Rotary hears about worldwide efforts in the fight against polio

The Inter-Mountain photo by Brooke Binns Dr. Richard Goldberg, director of the West Virginia University Cancer Institute, speaks Monday to the Rotary Club of Elkins, which also received an update on the club’s international efforts to eradicate polio.

ELKINS — Today marks the fifth annual World Polio Day, as international leaders and Rotary Clubs around the globe continue to work toward their goal of eradicating the deadly disease.

Members of the Rotary Club of Elkins heard an update about the fight to end polio during the group’s regular meeting Monday, which took place at the Elkins-Randolph County YMCA.

Pat Schoonover, the club’s project chair and past president, said Rotary’s top priority is the global eradication of polio. That means Rotarians all over the world are sharing in efforts to wipe out the paralyzing and potentially fatal disease, which invades the nervous system and can cause total paralysis in a matter of hours. The incurable disease can strike at any age, but it mainly affects children under 5.

It is preventable with vaccines, but many populations remain at risk because of factors such as geographical isolation, poor public infrastructure, armed conflict and cultural barriers, according to a Rotary International fact sheet shared by Schoonover.
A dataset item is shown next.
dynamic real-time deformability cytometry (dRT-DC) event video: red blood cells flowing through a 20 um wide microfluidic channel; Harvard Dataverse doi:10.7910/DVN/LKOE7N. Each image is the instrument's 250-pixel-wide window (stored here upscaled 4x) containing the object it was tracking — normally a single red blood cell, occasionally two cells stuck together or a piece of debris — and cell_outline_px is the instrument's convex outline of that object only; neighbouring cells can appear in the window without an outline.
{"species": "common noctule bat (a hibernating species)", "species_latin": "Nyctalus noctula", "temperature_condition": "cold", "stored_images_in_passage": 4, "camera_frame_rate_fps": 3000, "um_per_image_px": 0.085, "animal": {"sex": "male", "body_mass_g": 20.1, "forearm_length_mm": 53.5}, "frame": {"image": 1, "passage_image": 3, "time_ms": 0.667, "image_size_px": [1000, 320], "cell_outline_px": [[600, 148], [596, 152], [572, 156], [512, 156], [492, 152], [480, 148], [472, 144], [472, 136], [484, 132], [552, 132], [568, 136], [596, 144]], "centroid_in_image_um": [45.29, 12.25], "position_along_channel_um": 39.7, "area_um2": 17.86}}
“We collect money worldwide to benefit this program,” Schoonover said Monday. “Whether it’s in Pakistan or in Africa, those Rotarians in the local Rotary clubs are actually involved in getting doctors and giving those vaccines. … Many Rotary clubs in the United States have volunteers that go overseas and help as well.”

In 1985, Rotary launched its PolioPlus program to tackle global polio eradication through mass vaccinations. At that time, the world saw about 1,000 cases per day, according to information from Rotary International.

Thirty-seven polio cases were confirmed worldwide in 2016 — a reduction of more than 99.9 percent since the 1980s, according to Rotary information. Rotary has contributed nearly $2 billion and countless volunteer hours to immunize more than 2.5 billion children in 122 countries.

Schoonover said the worldwide scope of the project is impressive, but it comes down to saving individuals.

“It only costs 60 cents to save one life. That’s all one shot is,” she said.

Working alongside Rotary in the fight to end polio are the World Health Organization, the U.S. Centers for Disease Control and Prevention, UNICEF, the Bill & Melinda Gates Foundation and governments of the world, according to information on Rotary’s website, www.rotary.org.

Rotary has a goal to raise $50 million per year over the next three years, with every dollar to be matched with two additional dollars from the Bill & Melinda Gates Foundation. These funds will provide medical personnel, laboratory equipment, educational materials and support for the ongoing efforts to eradicate polio. Governments, corporations and private individuals all play a crucial role in funding, according to Rotary International information.

More information about World Polio Day is available online at www.endpolio.org.

During Monday’s meeting, Rotary Club members also heard about efforts to improve cancer care and research. Dr. Richard Goldberg, director of the West Virginia University Cancer Institute, shared a presentation with the club and talked about plans to expand cancer treatment options in the state.